Böyle bir durumda özellikle yabancılar için liderin söyledikleri dışındaki sözlerin çok fazla bir önemi yok. Hem Sayın Kılıçdaroğlu hem Sayın Akşener Bayan Baerbock’a vakit ayırabilmiş olsalardı, Almanya gibi AB’nin en önemli ülkesinin Dışişleri Bakanı onların ağzından dış politika hedeflerinin ne olduğunu öğrenmiş olacak ve bu bilgileri diğer AB ülkelerindeki bakanlarla ilk ağızdan paylaşabilecekti. Bu kaçırılmış önemli bir fırsattır. Umarım ki görüşmeden çekinmiş olmalarının nedeni söyleyecek bir şeylerinin olmaması değildir.

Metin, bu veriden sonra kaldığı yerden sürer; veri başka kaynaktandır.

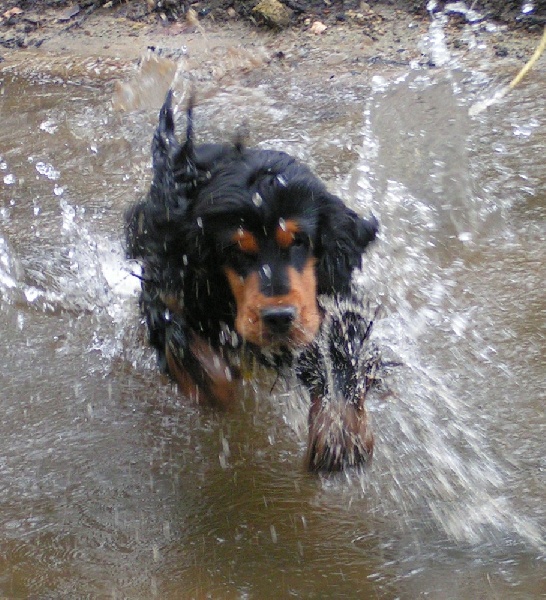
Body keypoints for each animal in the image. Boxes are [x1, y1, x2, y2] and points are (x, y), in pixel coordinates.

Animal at [124, 91, 378, 472]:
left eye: (299, 240)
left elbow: (342, 347)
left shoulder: (331, 296)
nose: (278, 318)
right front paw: (211, 381)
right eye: (235, 249)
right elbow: (176, 333)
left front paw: (341, 434)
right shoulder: (170, 281)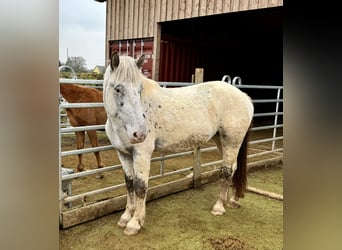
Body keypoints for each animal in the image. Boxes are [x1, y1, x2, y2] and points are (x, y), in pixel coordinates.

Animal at [103, 51, 252, 235]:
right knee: (234, 168)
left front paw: (135, 223)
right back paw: (233, 200)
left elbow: (140, 187)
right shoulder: (123, 154)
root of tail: (244, 97)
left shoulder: (141, 155)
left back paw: (218, 207)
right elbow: (129, 184)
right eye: (118, 88)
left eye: (140, 90)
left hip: (232, 141)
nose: (140, 134)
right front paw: (125, 217)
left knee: (226, 171)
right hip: (222, 141)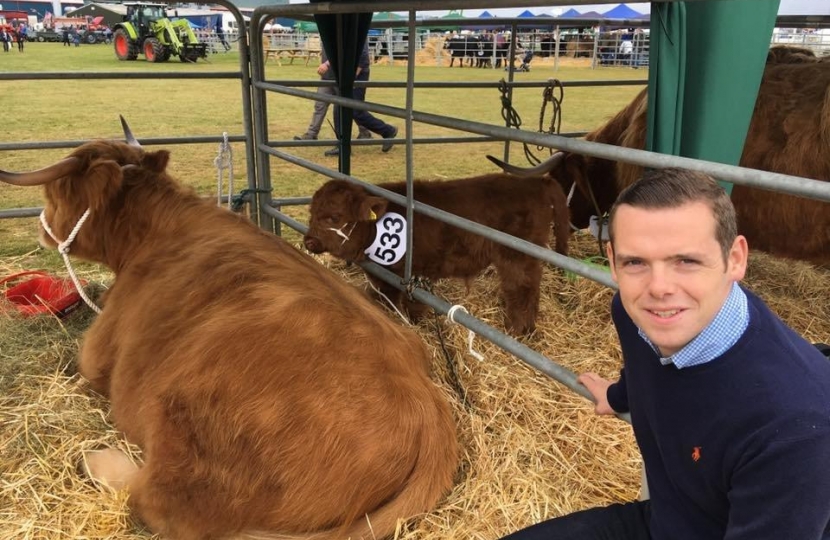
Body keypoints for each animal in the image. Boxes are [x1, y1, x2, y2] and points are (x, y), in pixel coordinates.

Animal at [0, 121, 462, 540]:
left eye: (58, 191)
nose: (42, 225)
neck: (153, 233)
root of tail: (428, 411)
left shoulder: (96, 354)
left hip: (188, 436)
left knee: (162, 505)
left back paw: (98, 460)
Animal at [304, 175, 572, 336]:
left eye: (334, 217)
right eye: (312, 211)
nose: (309, 241)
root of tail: (535, 181)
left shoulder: (414, 275)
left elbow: (409, 307)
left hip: (517, 256)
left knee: (522, 290)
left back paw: (517, 330)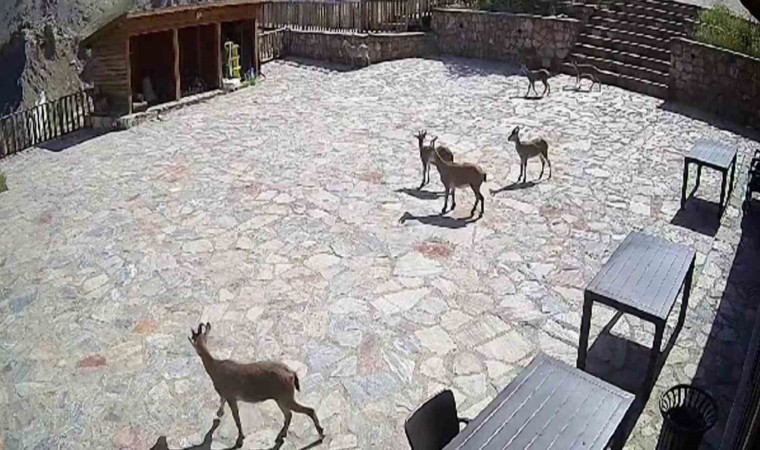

Son zamanlarda birçok yorumcu 2023 seçimlerinin muhalefet için çantada keklik olmadığını gittikçe sık bir şekilde tekrarlamaktadır. Erdoğan’a karşı olmanın seçim kazanmak için yeterli olmayacağı, muhalefetin somut politikalara ihtiyaç olduğu dile getiriliyor. Somut önerilere ihtiyaç olan alanlardan birisi de şüphesiz dış politikadır.